Joint whole life insurance is an excellent option to leave a legacy for your legal heirs since the coverage will continue until your natural death.
The insurance provides a death payout in the event of either partner’s death and may also be used as a retirement asset with cash value.
Joint whole life insurance plans are more common in the United States and Europe, where they are also known as permanent joint life coverage.
Who Should Get a Joint Life Policy?
Joint life insurance plans may be a useful financial tool for couples and business partners looking for affordable and accessible coverage. Before committing to combined life insurance, it is critical to thoroughly consider individual circumstances, financial objectives, and relationship factors.
Couples with shared financial responsibilities.
Joint life insurance is ideal for couples who share financial responsibilities and rely on one another’s income to satisfy their financial obligations. This includes couples with joint mortgages, shared debts, or dependents who rely on both spouses’ incomes.
Cost-conscious couples
Joint life plans are often less expensive than getting separate policies for each participant. If economic restrictions are an issue, combined life insurance may provide appropriate coverage at a cheaper premium, making it an enticing alternative for frugal couples.
Estate Planning
Couples with considerable assets may consider using joint life insurance as part of their estate planning strategy. The death benefit of combined life insurance may help pay estate taxes, allowing the surviving spouse to retain financial stability without incurring extra expenses.
Similar health and age profiles
Joint life insurance plans are normally granted depending on the health and age of both parties.

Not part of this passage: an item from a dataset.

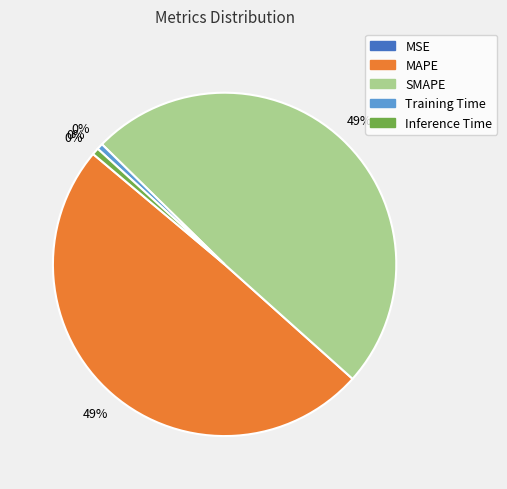

How many segments does this pie chart have?

5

If both couples are in reasonably excellent health and have comparable age profiles, they may be eligible for lower premium rates, making combined life insurance a viable alternative.
Considerations Before Choosing a Joint Life Policy
Joint life insurance is a unique option that protects two people under one policy, making it a popular choice among couples. Before deciding on a joint life insurance policy, you need to grasp the complexities and take into account a variety of considerations to ensure that the policy you choose meets your financial objectives and requirements.
Assess financial responsibilities.
Determine the degree to which you and your spouse share financial responsibility. Individual insurance may be more suitable if you have mostly independent financial commitments.
Future Insurability
Consider the possible influence on insurability if one spouse develops a medical issue. Joint life insurance expires when the first spouse dies, and the remaining partner may have difficulties obtaining new coverage if their health condition has changed.
Long-term Financial Goals
Examine your long-term financial goals and determine if combined life insurance can help you achieve them. If each spouse has different financial objectives or estate planning requirements, individual policies may be more appropriate.
Review of Policy Terms
Examine the joint life insurance terms and conditions, including how the death benefit will be divided and any limits or restrictions that may apply.
Wrapping up
With an increase in the number of women entering the workforce, getting life insurance for both the husband and wife has become essential. Obtaining insurance coverage for both will protect the house’s financial stability and the financial future of the dependents, particularly the children. This combined life insurance coverage is not only for married couples. You can safeguard your child’s future by developing a plan with them. The joint-term plan may help a wedding couple prepare for the future by allowing them to invest while also providing tax advantages.